Kinguin wciąż walczy o pozycję w turnieju Hellcase Cup 7. Ich kolejnym przeciwnikiem okazało się być białoruskie GoodJob.
GoodJob
12
Faza Grupowa
Hellcase Cup 7
Cobblestone
(10:5; 2:11)
Kinguin
16
Polacy całkowicie nie poradzili sobie podczas pistoletówki. Podczas kolejnych dwóch rund również nie byli w stanie przeciwstawić się szarżującym przeciwnikom. Odpowiedzieli w pierwszym fullu tracąc wyłącznie jednego zawodnika, a w kolejnej rundzie rallen zapewnił punkt swojemu składowi pokonując SADZEDa w sytuacji jeden na jednego. Dzięki temu udało im się doprowadzić do remisu, a następnie wyjść na prowadzenie. Nie nacieszyli się nim zbyt długo, bo Białorusini odebrali im je w kolejnej rundzie. Od tego momentu obrona w wykonaniu Kinguin okazała się bezsilna. Do końca pierwszej połowy zdobyli jeszcze wyłącznie jeden punkt.

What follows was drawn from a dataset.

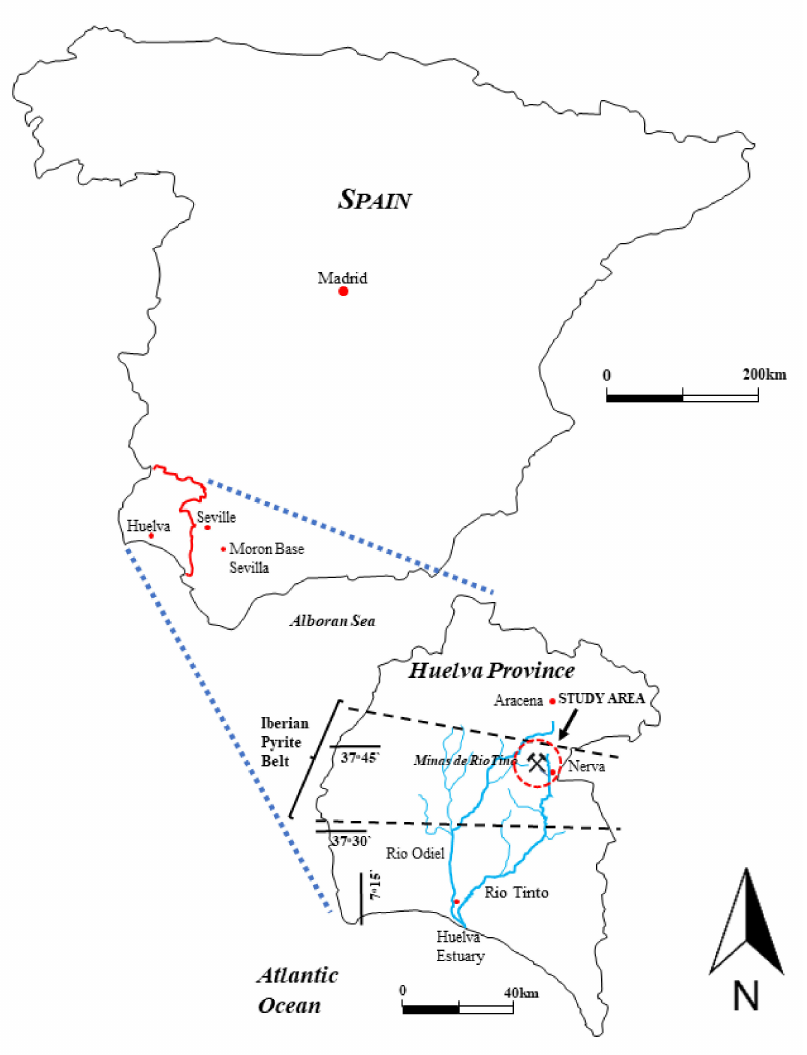
Figure 1. Schematic map displaying the geographical location of the study area, highlighting the hydrogeology of the Rio Tinto and Rio Odiel, including the outline of the Iberian Pyrite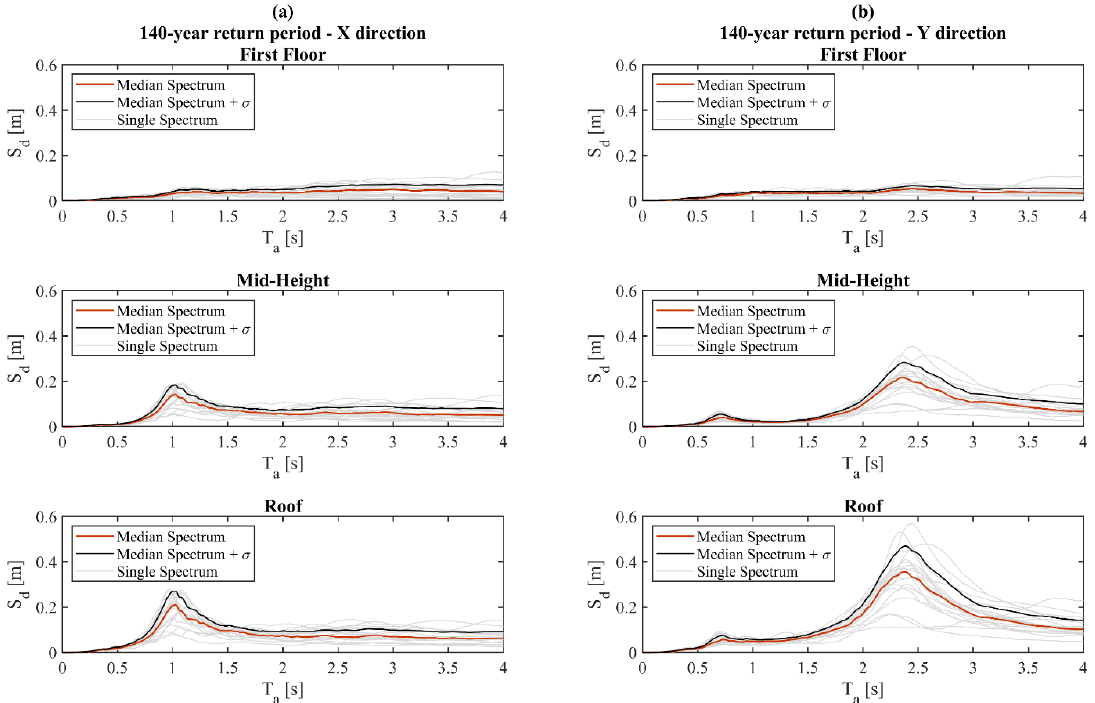
Figure 7. Individual and statistical displacement floor spectra for RP = 140 years—First floor, mid-height and roof: ( a ) longitudinal, X direction; ( b ) transverse, Y direction.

Pingwiny poradziły sobie w drugiej pistoletówce. Dali się zaskoczyć przez force'ujących oponentów, jednak nie pozostali dłużni i odpowiedzieli pięknym za nadobne. Dzięki temu byli w stanie nadgonić wynik do 11:9. Po kolejnej wymianie rundami, zawodnicy GoodJob stracili płynność finansową i zdecydowali się na pauzę taktyczną. Jeden zachowany karabin przekonał ich do zakupienia lepszych pistoletów oraz kamizelek. Ta decyzja im się nie opłaciła i korzystnie wyszli na tym nasi, którzy doprowadzili do remisu. Okazało się to być ostatnią prostą dla polsko-portugalskiego składu. Mecz zakończył się wynikiem 12:16.